Pictures paired with source code:
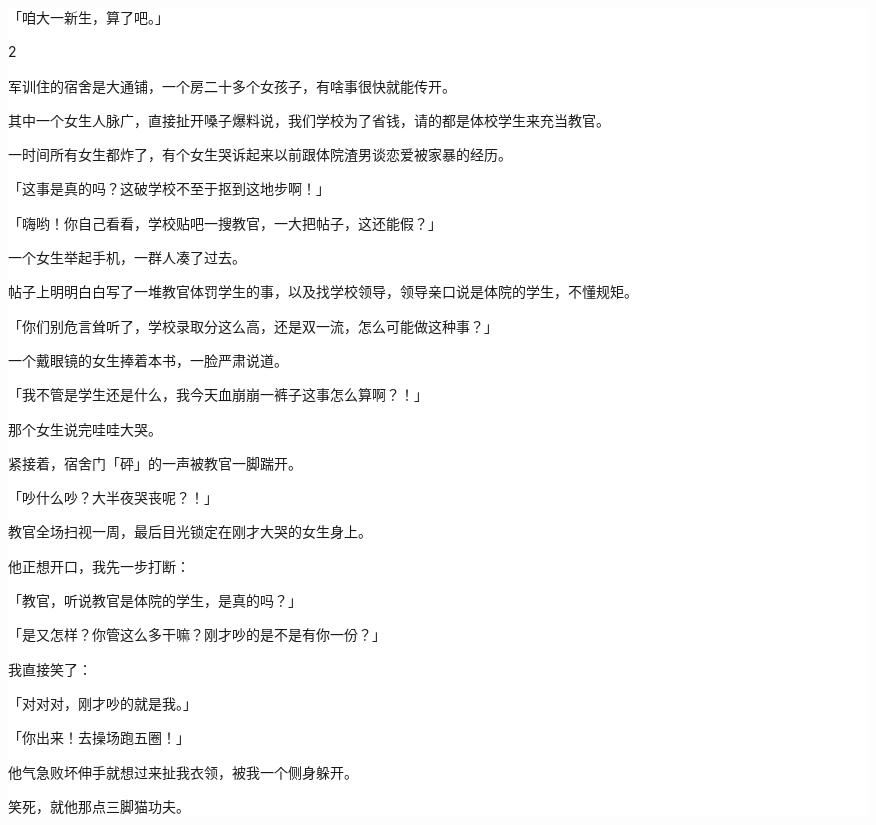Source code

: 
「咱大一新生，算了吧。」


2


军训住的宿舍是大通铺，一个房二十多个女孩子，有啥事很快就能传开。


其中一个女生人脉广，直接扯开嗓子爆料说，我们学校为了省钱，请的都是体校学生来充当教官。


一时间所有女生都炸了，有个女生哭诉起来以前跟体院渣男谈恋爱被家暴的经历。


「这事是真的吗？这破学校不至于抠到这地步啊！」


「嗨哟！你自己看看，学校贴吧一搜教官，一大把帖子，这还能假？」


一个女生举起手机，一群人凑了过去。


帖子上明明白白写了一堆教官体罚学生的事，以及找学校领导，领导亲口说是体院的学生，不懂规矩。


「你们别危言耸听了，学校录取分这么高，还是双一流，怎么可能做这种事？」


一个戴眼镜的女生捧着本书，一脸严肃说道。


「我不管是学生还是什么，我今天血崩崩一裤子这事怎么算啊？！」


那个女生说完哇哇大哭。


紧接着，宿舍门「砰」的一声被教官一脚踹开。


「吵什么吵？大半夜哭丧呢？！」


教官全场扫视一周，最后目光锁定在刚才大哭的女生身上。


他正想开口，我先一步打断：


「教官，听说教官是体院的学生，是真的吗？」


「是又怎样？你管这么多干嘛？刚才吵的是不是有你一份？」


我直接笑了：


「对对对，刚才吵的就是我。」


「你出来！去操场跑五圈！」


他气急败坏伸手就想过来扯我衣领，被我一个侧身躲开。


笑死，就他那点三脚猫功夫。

> **Exercise objective**: An exact copy of the lines from the one containing "一时间所有女生都炸了，有个女生哭诉起来以前跟体院渣男谈恋爱被家暴的经历。" through the end of the entries is required, and nothing beyond them.

> **Result of this task**:
一时间所有女生都炸了，有个女生哭诉起来以前跟体院渣男谈恋爱被家暴的经历。


「这事是真的吗？这破学校不至于抠到这地步啊！」


「嗨哟！你自己看看，学校贴吧一搜教官，一大把帖子，这还能假？」


一个女生举起手机，一群人凑了过去。


帖子上明明白白写了一堆教官体罚学生的事，以及找学校领导，领导亲口说是体院的学生，不懂规矩。


「你们别危言耸听了，学校录取分这么高，还是双一流，怎么可能做这种事？」


一个戴眼镜的女生捧着本书，一脸严肃说道。


「我不管是学生还是什么，我今天血崩崩一裤子这事怎么算啊？！」


那个女生说完哇哇大哭。


紧接着，宿舍门「砰」的一声被教官一脚踹开。


「吵什么吵？大半夜哭丧呢？！」


教官全场扫视一周，最后目光锁定在刚才大哭的女生身上。


他正想开口，我先一步打断：


「教官，听说教官是体院的学生，是真的吗？」


「是又怎样？你管这么多干嘛？刚才吵的是不是有你一份？」


我直接笑了：


「对对对，刚才吵的就是我。」


「你出来！去操场跑五圈！」


他气急败坏伸手就想过来扯我衣领，被我一个侧身躲开。


笑死，就他那点三脚猫功夫。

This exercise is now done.